Challenge | Continue the passage on consensus-driven propagation for face recognition from the point where it stops, not the items that follow it.

Text provided |

The “committee” module is inspired by query-by-committee (QBC) [22] that was originally proposed for active learning. Different from QBC that measures disagreement, we collect consents from a committee, which comprises a base model and several auxiliary models. The heterogeneity of the committee reveals different views on the structure of the unlabeled data. Then positive pairs are selected as the pair instances that the committee members most agree upon, rather than the base model is most confident of. Hence the committee module is capable of selecting meaningful and hard positive pairs from the unlabeled data besides just easy pairs, complementing the model trained from just labeled data. Beyond the simple voting scheme, as practiced by most QBC methods, we formulate a novel and more effective “mediator” to aggregate opinions from the committee. The mediator is a binary classifier that produces the final decision as to select a pair or not. We carefully design the inputs to the mediator so that it covers distributional information about the inner structure. The inputs include (1) voting results of the committee, (2) similarity between the pair, and (3) local density between the pair. The last two inputs are measured across all members of the committee and the base model. Thanks to the “committee” module and the “mediator” module, we construct a robust consensus-driven graph on the unlabeled data. Finally, we propagate pseudo-labels on the graph to form an auxiliary task for training our base model with unlabeled data.

To summarize, we investigate the usage of massive unlabeled data (over 6M images) for large-scale face recognition. Our setting closely resembles real-world scenarios where the unlabeled data are collected from unconstrained environments and their identities are exclusive from the labeled ones. We propose consensus-driven propagation (CDP) to tackle this challenging problem with two carefully-designed modules, the “committee” and the “mediator”, which select positive face pairs robustly by aggregating multi-view information. We show that a wise usage of unlabeled data can complement scarce manual labels to achieve compelling results. With consensus-driven propagation, we can achieve comparable results by only using \(9\%\) of the labels when compared to its fully-supervised counterpart.

Material |
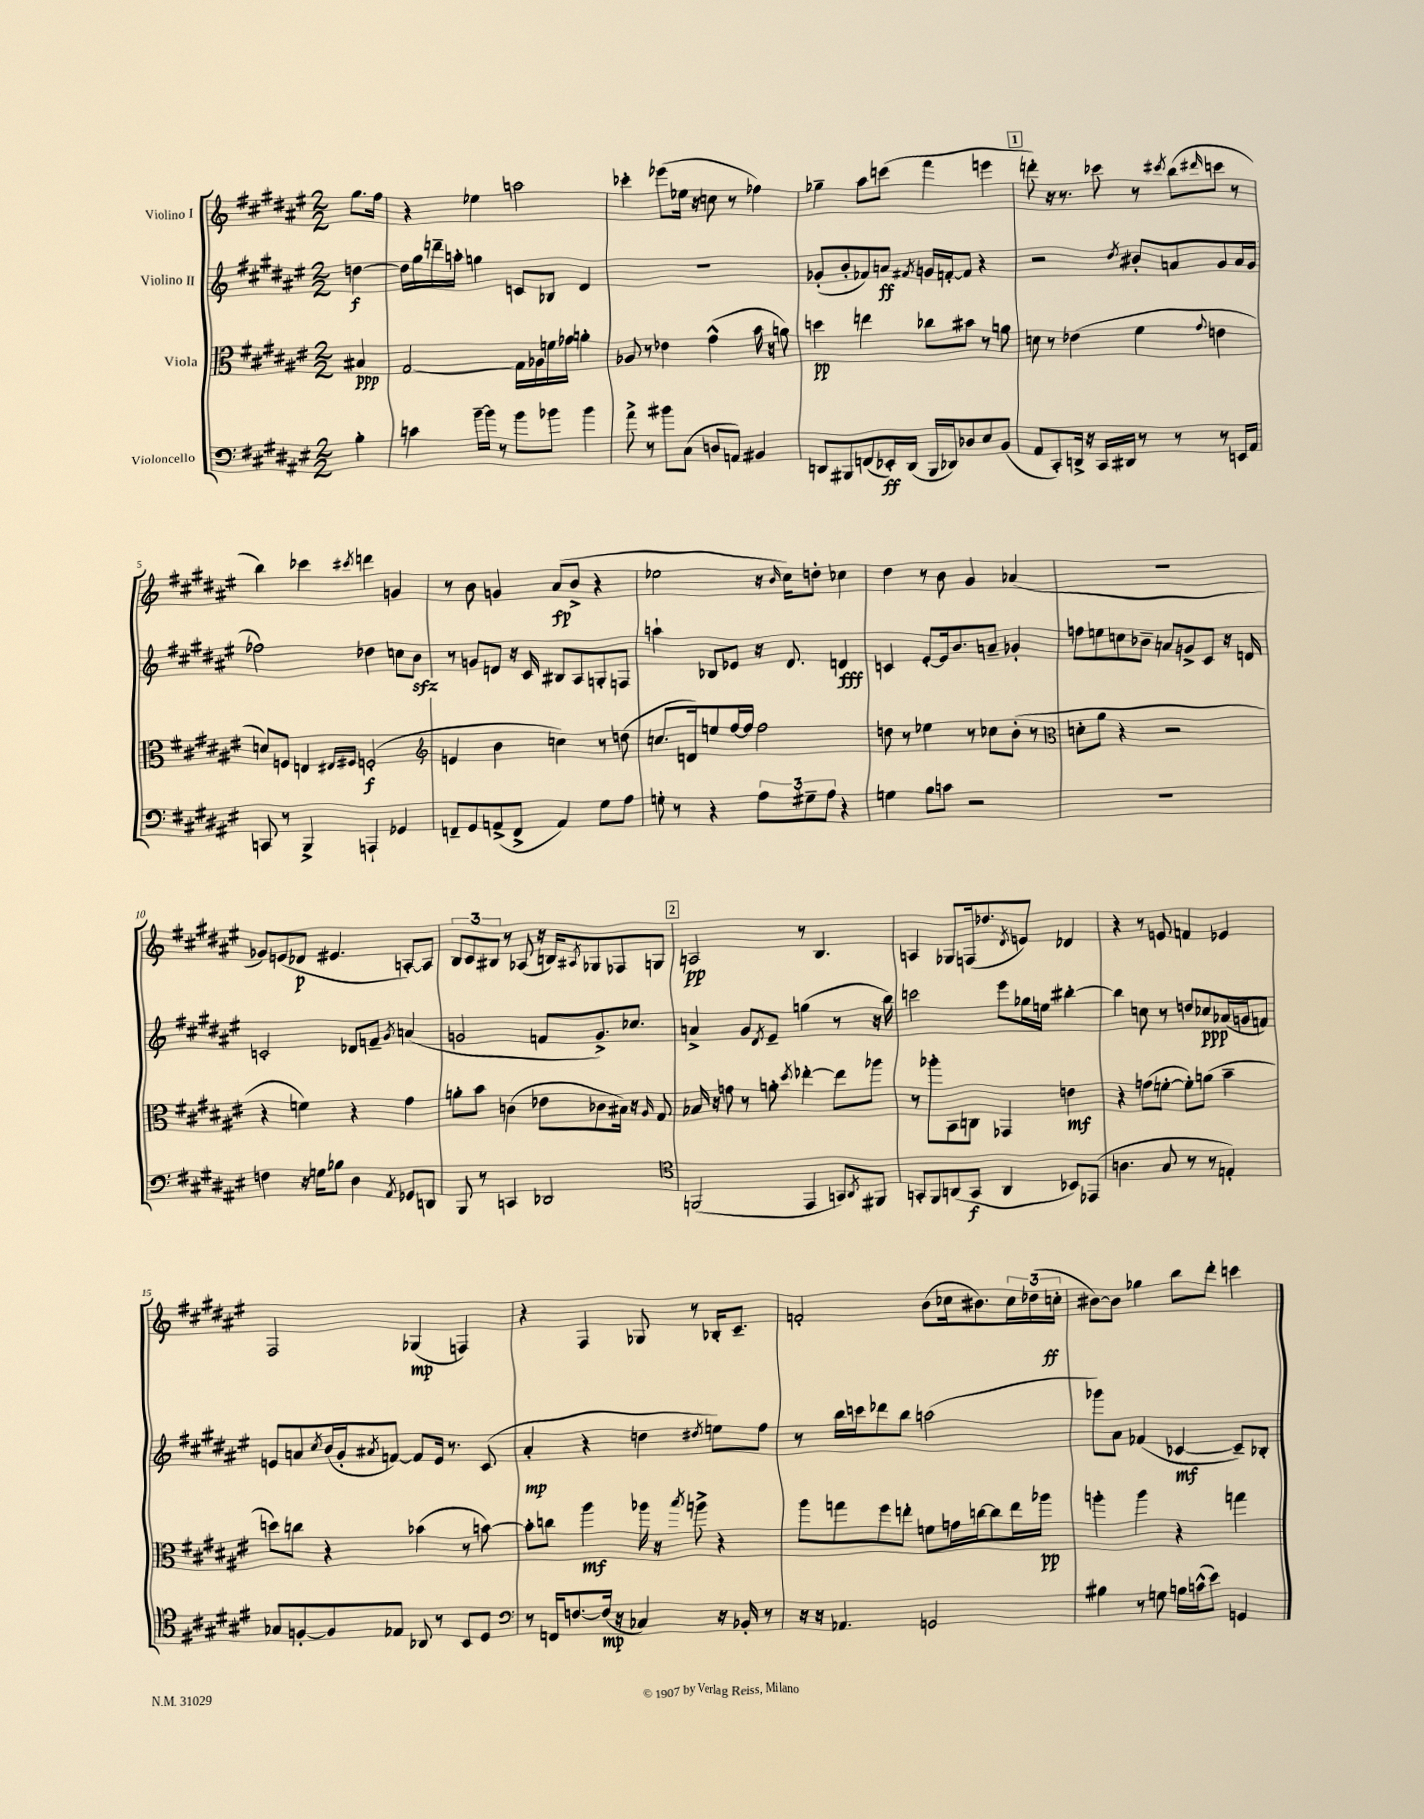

**kern	**dynam	**kern	**dynam	**kern	**dynam	**kern	**dynam
*part4	*part4	*part3	*part3	*part2	*part2	*part1	*part1
*staff4	*staff4	*staff3	*staff3	*staff2	*staff2	*staff1	*staff1
*I"Violoncello	*	*I"Viola	*	*I"Violino II	*	*I"Violino I	*
*clefF4	*	*clefC3	*	*clefG2	*	*clefG2	*
*k[f#c#g#d#a#e#]	*	*k[f#c#g#d#a#e#]	*	*k[f#c#g#d#a#e#]	*	*k[f#c#g#d#a#e#]	*
*M2/2	*	*M2/2	*	*M2/2	*	*M2/2	*
=	=	=	=	=	=	=	=
4B'\	.	4B#X/	ppp	[4ddn\	f	8.gg#\L	.
.	.	.	.	.	.	16ff#\Jk	.
=1	=1	=1	=1	=1	=1	=1	=1
4cn\	.	[2G#/	.	16dd\LL]	.	4r	.
.	.	.	.	16gg#\	.	.	.
.	.	.	.	16dddn~\	.	.	.
.	.	.	.	16aan'\JJ	.	.	.
[16b~\LL	.	.	.	4ggn\	.	4ee-X\	.
16b\JJ]	.	.	.	.	.	.	.
8r	.	.	.	.	.	.	.
8b\L	.	16G#\LL]	.	8cn/L	.	2aan\	.
.	.	16A-X\	.	.	.	.	.
8b-X\J	.	16fn\	.	8B-X/J	.	.	.
.	.	16g-X\JJ	.	.	.	.	.
4b-\	.	4an'\	.	4d#/	.	.	.
=2	=2	=2	=2	=2	=2	=2	=2
8a#^\	.	8A-X/	.	1r	.	4ccc-X'\	.
8r	.	8r	.	.	.	.	.
8b#X\L	.	4e-X\	.	.	.	(8eee-X\L	.
(8C#\J	.	.	.	.	.	16ee-X\Jk	.
.	.	.	.	.	.	16r	.
8Dn/L	.	(4g#^^\	.	.	.	8ccn\	.
8AAn/J)	.	.	.	.	.	8r	.
4BB#X/	.	16b\	.	.	.	4ff-X\)	.
.	.	16r	.	.	.	.	.
.	.	8an\)	.	.	.	.	.
=3	=3	=3	=3	=3	=3	=3	=3
8DDn/L	.	4ddn\	pp	(8g-X'/L	.	4gg-X~\	.
8BBB#X/	.	.	.	8b'/	.	.	.
(8FFn/	.	4een\	.	8f-X/)	.	8aa#\L	.
16EE-X'/L)	ff	.	.	8an/J	ff	(8cccn\J	.
(16DD/JJ	.	.	.	.	.	.	.
.	.	.	.	8qf#X/	.	.	.
16BBB#/LL	.	8cc-X\L	.	16gn/LL	.	4fff#\	.
16DD-X/J)	.	.	.	[16fn'/J	.	.	.
8D-X/	.	8b#X\J	.	8f/J]	.	.	.
8E#/	.	8r	.	4r	.	4eeen\	.
(8BB/J	.	8an\	.	.	.	.	.
!!LO:REH:place=s1:t=1
=4	=4	=4	=4	=4	=4	=4	=4
8AA#/L	.	8dn\	.	2r	.	8dddn'\)	.
8CC#'/)	.	8r	.	.	.	16r	.
.	.	.	.	.	.	8.r	.
16DDn^/Jk	.	(4e-X\	.	.	.	.	.
16r	.	.	.	.	.	.	.
16CC#/LL	.	.	.	.	.	8ccc-X\	.
16DD#X/JJ	.	.	.	.	.	.	.
.	.	.	.	8qdd#/	.	.	.
8r	.	4f#\	.	8b#X'/L	.	8r	.
.	.	.	.	.	.	8qccc#X/	.
8r	.	.	.	8an/	.	(8bb\L	.
.	.	8qqg#/	.	.	.	16qqddd#X/	.
8r	.	4en\	.	8g#/	.	8cccn\J	.
16EEn/LL	.	.	.	16a/L	.	8r	.
16AA#/JJ	.	.	.	(16g#/JJ	.	.	.
!!LO:LB:g=z
=5	=5	=5	=5	=5	=5	=5	=5
8CCn/	.	8dn/L)	.	2ff-X\)	.	4bb\)	.
8r	.	8Fn/J	.	.	.	.	.
4BBB^/	.	4En/	.	.	.	4ccc-X\	.
.	.	16qqE#X/LL	.	.	.	.	.
.	.	16qqF#X/JJ	.	.	.	8qccc#X/	.
4AAAn`/	.	(2Fn'/	f	4dd-X\	.	4dddn\	.
4GG-X/	.	.	.	8ccn\L	.	4gn/	.
.	.	.	.	8bzz\J	.	.	.
=6	=6	=6	=6	=6	=6	=6	=6
*	*	*clefG2	*	*	*	*	*
8FFn~/L	.	4en/	.	8r	.	8r	.
8GG#/	.	.	.	8gn/L	.	8b\	.
(8AAn^/	.	4b\	.	8dn/J	.	4gn/	.
8FF^/J	.	.	.	16r	.	.	.
.	.	.	.	16c#/	.	.	.
4AA/)	.	4ccn\)	.	8B#X/L	.	(8a#/L	fp
.	.	.	.	8A#/	.	8b^/J	.
8G#\L	.	8r	.	8Gn'/	.	4r	.
8A#\J	.	(8ddn\	.	8Fn/J	.	.	.
=7	=7	=7	=7	=7	=7	=7	=7
8Gn'\	.	8.ccn/L	.	4aan`\	.	2ee-X\	.
8r	.	.	.	.	.	.	.
.	.	16dn/k)	.	.	.	.	.
4r	.	8een/	.	8B-X/L	.	.	.
.	.	[16ff#/L	.	8e-X/J	.	.	.
.	.	16ff#/JJ]	.	.	.	.	.
12A#\L	.	2ff#\	.	16r	.	16r	.
.	.	.	.	.	.	16qqb/	.
.	.	.	.	8.d#/	.	16cc#\KL)	.
12G#X~\	.	.	.	.	.	.	.
.	.	.	.	.	.	8ddn'\J	.
12A#\J	.	.	.	.	.	.	.
4r	.	.	.	4dn/	fff	4cc-X\	.
=8	=8	=8	=8	=8	=8	=8	=8
4Gn\	.	8ddn\	.	4cn/	.	4dd#\	.
.	.	8r	.	.	.	.	.
8B\L	.	4ee-X\	.	[8e#'/L	.	8r	.
8cn\J	.	.	.	16e#/k]	.	8b\	.
.	.	.	.	8.b/	.	.	.
2r	.	8r	.	.	.	4g#/	.
.	.	8cc-X\L	.	8an~/J	.	.	.
.	.	(8b'\J	.	4g-X'/	.	(4a-X/	.
.	.	8r	.	.	.	.	.
=9	=9	=9	=9	=9	=9	=9	=9
*	*	*clefC3	*	*	*	*	*
1r	.	8dn'\L	.	8ffn\L	.	1r	.
.	.	8a#\J	.	8een\	.	.	.
.	.	4r	.	8ccn\	.	.	.
.	.	.	.	8b-X~\J	.	.	.
.	.	2r	.	8an/L	.	.	.
.	.	.	.	8gn^/	.	.	.
.	.	.	.	8c#/J	.	.	.
.	.	.	.	16r	.	.	.
.	.	.	.	16dn/	.	.	.
!!LO:LB:g=z
=10	=10	=10	=10	=10	=10	=10	=10
4Fn\	.	4r	.	2cn'/	.	8g-X/L)	.
.	.	.	.	.	.	(8en/	.
16r	.	4fn\)	.	.	.	8d-X/J	p
16Gn\KL	.	.	.	.	.	.	.
8B-X\J	.	.	.	.	.	4.e#X/	.
4D#\	.	4r	.	8d-X/L	.	.	.
.	.	.	.	8fn~/J	.	.	.
8qAA#/	.	.	.	8qg#/	.	.	.
8GG-X/L	.	4g#\	.	(4an/	.	[8An'/L)	.
8DDn/J	.	.	.	.	.	8A/J]	.
=11	=11	=11	=11	=11	=11	=11	=11
8BBB/	.	8an'\L	.	2gn/	.	12B/L	.
.	.	.	.	.	.	12c#/	.
8r	.	8b\J	.	.	.	.	.
.	.	.	.	.	.	12B#X/J	.
4CCn/	.	(4cn\	.	.	.	8r	.
.	.	.	.	.	.	(8A-X/	.
2DD-X/	.	8e-X\L	.	8fn/L	.	16r	.
.	.	.	.	.	.	16Bn/KL)	.
.	.	.	.	.	.	8qA#X/	.
.	.	8c-X\	.	8.g^/)	.	8G-X/	.
.	.	16B#X\Jk)	.	.	.	8F-X/	.
.	.	16r	.	8.cc-X/J	.	.	.
.	.	16qqA#/	.	.	.	.	.
.	.	8G#/	.	.	.	8Gn/J	.
!!LO:REH:place=s1:t=2
=12	=12	=12	=12	=12	=12	=12	=12
*clefC4	*	*	*	*	*	*	*
(2FFn/	.	16B-X/	.	4an^/	.	2An/	pp
.	.	16r	.	.	.	.	.
.	.	8gn\	.	.	.	.	.
.	.	8r	.	8g#/L	.	.	.
.	.	.	.	8qd#/	.	.	.
.	.	8an'\	.	8e#~/J	.	.	.
.	.	8qdd#/	.	.	.	.	.
4EE#/	.	[4ee-X'\	.	(4ggn\	.	8r	.
.	.	.	.	.	.	4.B/	.
8GGn/L)	.	8ee-\L]	.	8r	.	.	.
8qAA#/	.	.	.	.	.	.	.
8FF#X/J	.	8aa-X\J	.	16r	.	.	.
.	.	.	.	16bb\)	.	.	.
=13	=13	=13	=13	=13	=13	=13	=13
8GGn'/L	.	8r	.	2cccn\	.	4An/	.
8FF#/	.	8aa-X'\L	.	.	.	.	.
(8AAn/	.	8BB\	.	.	.	8G-X/L	.
8GG/J	f	8Cn\J	.	.	.	(16Fn/k	.
.	.	.	.	.	.	8.dd-X/	.
4AA/	.	4GG-X/	.	8eee#\L	.	.	.
.	.	.	.	.	.	8qd#/	.
.	.	.	.	16gg-X\L	.	8en/J)	.
.	.	.	.	16een\JJ	.	.	.
8BB-X/L)	.	4en\	mf	[4bb#X'\	.	4d-X/	.
(8EE-X/J	.	.	.	.	.	.	.
=14	=14	=14	=14	=14	=14	=14	=14
4.An\	.	4r	.	4bb#\]	.	4r	.
.	.	(8gn\L	.	8ccn\	.	8r	.
8G#/	.	[8fn'\J	.	8r	.	8en/	.
8r	.	8f'\L])	.	8ddn/L	.	4fn/	.
8r	.	(8an\J	.	8cc-X/	ppp	.	.
4En'/)	.	4b~\	.	(16a-X/L	.	4e-X/	.
.	.	.	.	16gn/J	.	.	.
.	.	.	.	8fn/J)	.	.	.
!!LO:LB:g=z
=15	=15	=15	=15	=15	=15	=15	=15
8G-X/L	.	8ddn\L)	.	8en/L	.	2F#/	.
[8Fn'/	.	8ccn\J	.	8an/	.	.	.
.	.	.	.	8qcc#/	.	.	.
8F/]	.	4r	.	(16b/L	.	.	.
.	.	.	.	16g#'/J	.	.	.
.	.	.	.	8qa#X/	.	.	.
8E-X/J	.	.	.	[8fn/J)	.	.	.
8AA-X/	.	(4b-X\	.	8f/L]	.	(4G-X/	mp
8r	.	.	.	16e/Jk	.	.	.
.	.	.	.	8.r	.	.	.
8BB/L	.	8r	.	.	.	4Fn/)	.
8D#/J	.	[8bn\)	.	(8c#/	.	.	.
=16	=16	=16	=16	=16	=16	=16	=16
*clefF4	*	*	*	*	*	*	*
8r	.	8b'\L]	.	4a#'/	mp	4r	.
16FFn/KL	.	8ccn\J	.	.	.	.	.
[8.Fn/	.	.	.	.	.	.	.
.	.	4aa#\	mf	4r	.	4F#/	.
(16F/Jk]	mp	.	.	.	.	.	.
16r	.	.	.	.	.	.	.
4C-X/)	.	16aa-X\	.	4ddn\	.	8G-X/	.
.	.	16r	.	.	.	.	.
.	.	8qbb/	.	.	.	.	.
.	.	8aan^\	.	.	.	8r	.
.	.	.	.	8qdd#X/	.	.	.
16r	.	4r	.	8een\L)	.	16B-X'/KL	.
16BB-X'/	.	.	.	.	.	8.c#~/J	.
8r	.	.	.	8ff#\J	.	.	.
=17	=17	=17	=17	=17	=17	=17	=17
16r	.	8aa#\L	.	8r	.	2fn'/	.
16r	.	.	.	.	.	.	.
4.AA-X/	.	8ggn\	.	16bb\LL	.	.	.
.	.	.	.	16cccn\J	.	.	.
.	.	8ff#\	.	8ddd-X\	.	.	.
.	.	8een'\J	.	8bb\J	.	.	.
2GGn/	.	8fn\L	.	(2aan\	.	(8b\L	.
.	.	16gn\L	.	.	.	16cc-X\k	.
.	.	[16ccn\J	.	.	.	8.b#X\)	.
.	.	8cc\]	.	.	.	.	.
.	.	16ee\L	.	.	.	24cc-\L	.
.	.	.	.	.	.	(24dd-X\	.
.	.	16aa-X\JJ	pp	.	.	.	.
.	.	.	.	.	.	24ccn'\JJ	ff
=18	=18	=18	=18	=18	=18	=18	=18
4B#X\	.	4aan'\	.	8ggg-X\L)	.	[8b#X\L)	.
.	.	.	.	8a#\J	.	8b#\J]	.
8r	.	4aa\	.	(4f-X/	.	4gg-X\	.
8Gn\	.	.	.	.	.	.	.
16Bn\LL	.	4r	.	[4c-X/	mf	8bb\L	.
(16cn^^\J	.	.	.	.	.	.	.
8e#\J)	.	.	.	.	.	8ddd#'\J	.
4GGn/	.	4ggn\	.	8c-~/L])	.	4cccn\	.
.	.	.	.	8B-X'/J	.	.	.
==	==	==	==	==	==	==	==
*-	*-	*-	*-	*-	*-	*-	*-
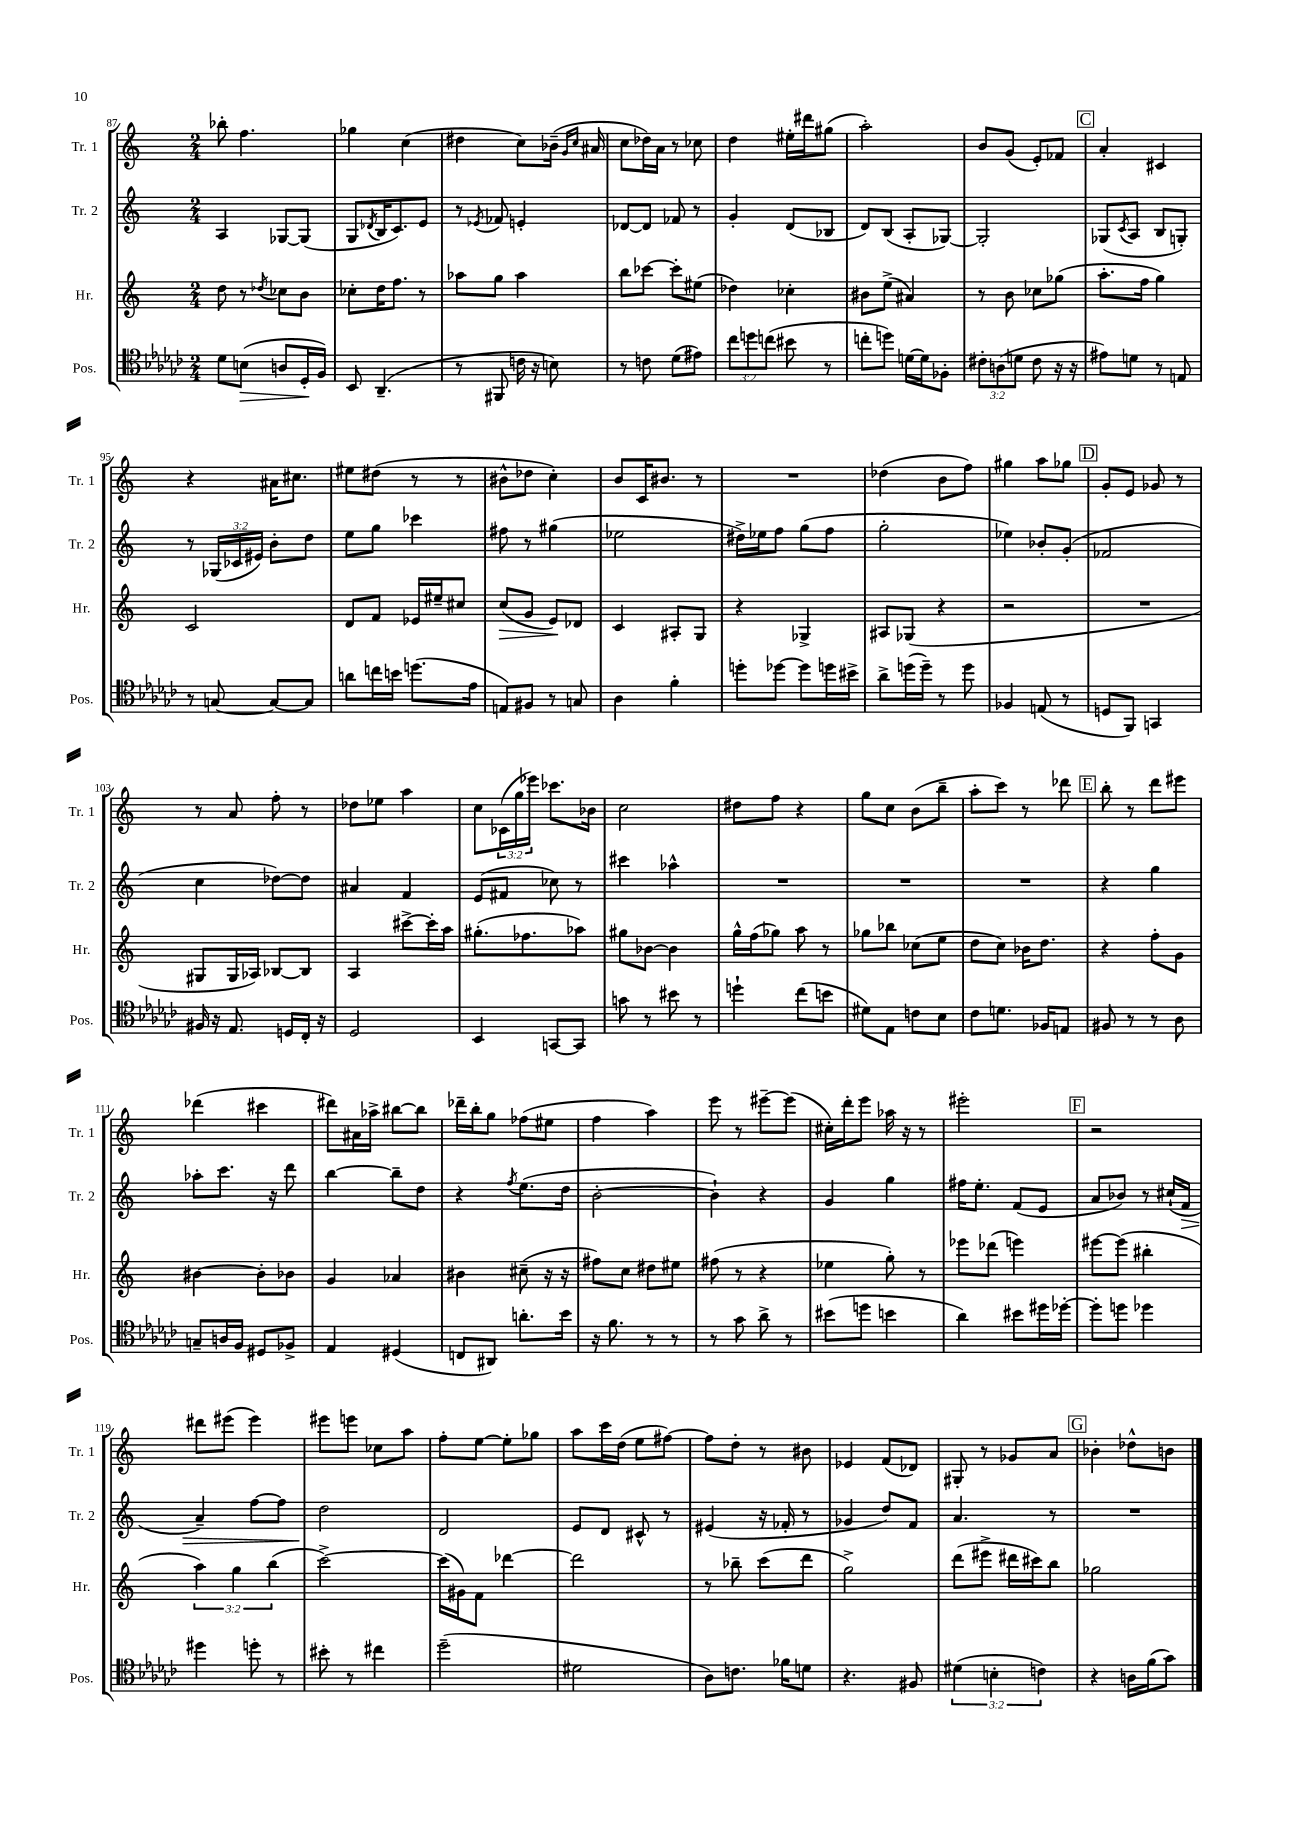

Answer |
2 Related Work

Semi-supervised Face Recognition. Semi-supervised learning [4, 34] is proposed to leverage large-scale unlabeled data, given a handful of labeled data. It typically aims at propagating labels to the whole dataset from limited labels, by various ways, including self-training [19, 30], co-training [2, 16], multi-view learning [20], expectation-maximization [6] and graph-based methods [36]. For face recognition, Roli and Marcialis [18] adopt a self-training strategy with PCA-based classifiers. In this work, the labels of unlabeled data are inferred with an initial classifier and are added to augment the labeled dataset. Zhao et al. [33] employ Linear Discriminant Analysis (LDA) as the classifier and similarly use self-training to infer labels. Gao et al. [8] propose a semi-supervised sparse representation based method to handle the problem in few-shot learning that labeled examples are typically corrupted by nuisance variables such as bad lighting, wearing glasses. All the aforementioned methods are based on the assumption that the set of categories are shared between labeled data and unlabeled data. However, as mentioned before, this assumption is impractical when the quantity of face identities goes massive.

Query-by-Committee. Query By Committee (QBC) [22] is a strategy relying on multiple discriminant models to explore disagreements, thus mining meaningful examples for machine learning tasks. Argamon-Engelson et al. [1] extend the QBC paradigm to the context of probabilistic classification and apply it to natural language processing tasks. Loy et al. [15] extend QBC to discover unknown classes via a framework for joint exploration-exploitation active learning. These previous works make use of the disagreements of the committee for threshold-free selection. On the contrary, we exploit the consensus of the committee and extend it to the semi-supervised learning scenario.

3 Methodology

We first provide an overview of the proposed approach. Our approach consists of three stages:

  1. (1)

    Supervised initialization - Given a small portion of labeled data, we separately train the base model and committee members in a fully-supervised manner. More precisely, the base model B and all the N committee members \(\{C_i \vert i=1,2,\dots ,N\}\) learn a mapping from image space to feature space \(\mathcal {Z}\) using labeled data \(D_l\). For the base model, this process can be denoted as the mapping: \(\mathcal {F}_B: D_l \mapsto \mathcal {Z}\), and as for committee members: \(\mathcal {F}_{C_i}: D_l \mapsto \mathcal {Z}\), \(i=1,2,\dots ,N\).

  2. (2)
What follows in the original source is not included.